Je vis une lumière dans les yeux de mon père que je n'avais plus vu depuis trèèès longtemps. Il leva les yeux vers moi et me fis un sourire immense que je lui rendis. J'avais beau être toujours en colère contre mon père pour nous avoir lâchement abandonné, il m'avait manqué, tous ces moments m'avaient manqué.
_ Tu veux bien dis papa ?
_ Bien sûr bonhomme, viens avec moi, dit-il en lui tendant sa main.
Pendant qu'ils étaient partis chercher, je jouai avec ma chienne en l'appelant le plus par son nom.
_ Fidji, viens là.
Oh miracle, elle a redressé les oreilles quand je l'ai appelé. Je sortis un bonbon pour chien de mon sac et l'appelai devant moi.

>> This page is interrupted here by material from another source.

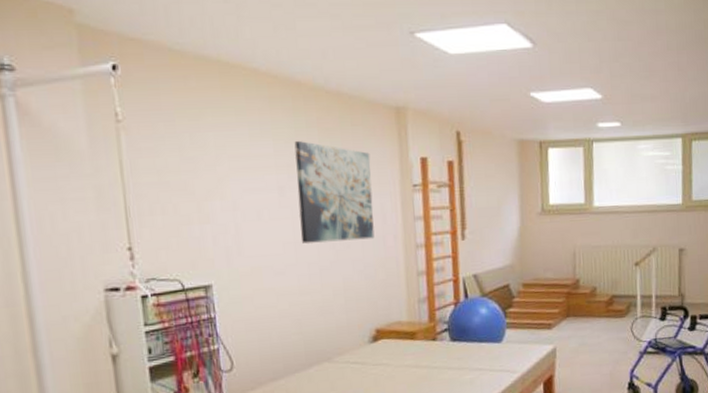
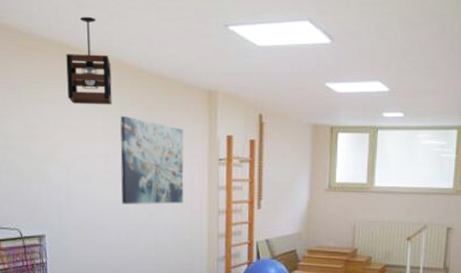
pendant light: none [226,28,284,130] -> present [66,16,112,105]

_ Assis Fidji, dis-je en lui montrant comment faire. Elle se releva et je lui répétai l'ordre. Une fois qu'elle fût assise je lui donnai la friandise et elle se rua sur moi. Je ris et j'entendis les garçons revenir.
_ Vous avez trouvé ?
_ Oui, Henry aime bien Bali.
_ Bali c'est chouette. Ca lui ira bien.
_ Nous voilà donc avec Bali et Fidji.
Le reste de la soirée se passa dans les rires. Je pris beaucoup de photos avec ma chienne pour les montrer à Conor le lendemain. J'en pris notamment une de nous trois avec nos deux petits chiot. Je l'imprimai le soir même, alors que Fidji ronflait sur son coussin dans un coin de ma chambre. Une fois la photo encadrée sur ma table de chevet à côté de celle de Conor et moi et celle de ma mère, je m'endormis paisiblement.